- **Text section**:
Serum estrogen is an established risk factor for post-menopausal breast cancer . However, data on the potential influence of food on estrogen levels in post-menopausal women is scarce. There are suggestions that a higher fiber  intake and adherence to the Mediterranean diet  may be associated with lower estradiol levels, while higher milk  intake may be associated with higher levels. In the Nurses’ Health Study, we previously found that the Alternate Healthy Eating Index (AHEI) was associated with lower levels of estradiol among overweight post-menopausal women . Because the AHEI was not designed to correlate with estrogen, there might be other food combinations that could have stronger associations. Reduced rank regression (RRR) is a statistical procedure that can identify specific foods that would most strongly correlate with biomarkers. This process uses “response variables” (biomarkers), and derives food patterns that are associated with them . The patterns can in turn be used to predict cancer risk. The advantage of this method is that it generates patterns linked to biological pathways of cancer development. This approach has been used to derive dietary patterns that is simultaneously associated to multiple biomarkers for predicting diabetes [7,8] and cardiovascular [9,10] disease. However, it has not been widely used in cancer research. Two studies have used the RRR approach to study breast cancer. One identified a food pattern associated glycemic load but this pattern was not associated with breast cancer , and the other identified a pattern associated with fatty acids  intake and noted a direct association. However, the response variables used in these two studies were dietary factors and not biomarkers, thus the ability to elucidate the mechanistic link between food and disease remained limited.
In this analysis, we used RRR to identify a dietary pattern that is significantly associated with estradiol and estrone sulfate, and applied this pattern to a large cohort of women and assessed its association with postmenopausal breast cancer. These two estrogens were selected for their established association with breast cancer. We also stratified our analysis by estrogen receptor status hypothesizing that the association may be stronger with estrogen receptor positive tumors.

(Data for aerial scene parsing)
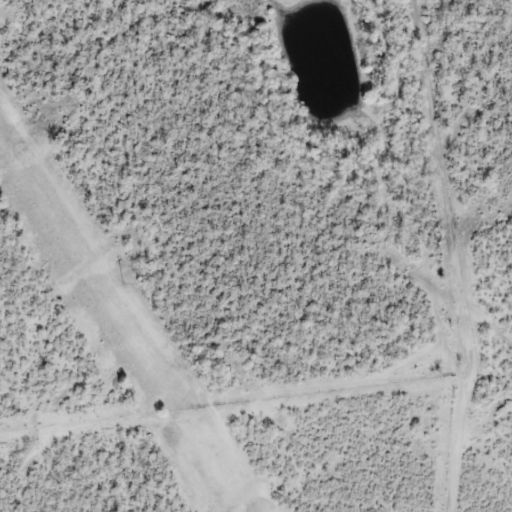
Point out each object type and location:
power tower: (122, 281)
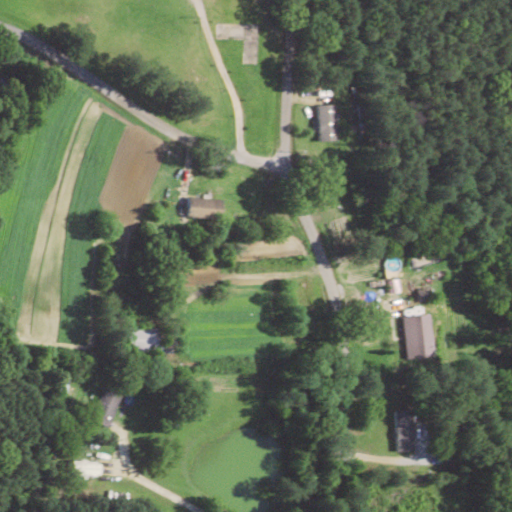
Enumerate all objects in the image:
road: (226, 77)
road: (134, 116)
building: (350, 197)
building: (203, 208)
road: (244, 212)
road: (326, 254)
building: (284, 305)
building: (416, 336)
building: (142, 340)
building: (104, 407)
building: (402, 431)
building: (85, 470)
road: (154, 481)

- **What to work on**:
- a) Please translate this sentence from the diet and estrogen text into Spanish: "These two estrogens were selected for their established association with breast cancer."
- b) In the diet and estrogen text, which two estrogens was the dietary pattern identified with reduced rank regression associated with?
You can set the records aside, since nothing here relies on them.

- **Answers to the exercises**:
- a) Estos dos estrógenos se seleccionaron por su asociación establecida con el cáncer de mama.

- b) Estradiol and estrone sulfate.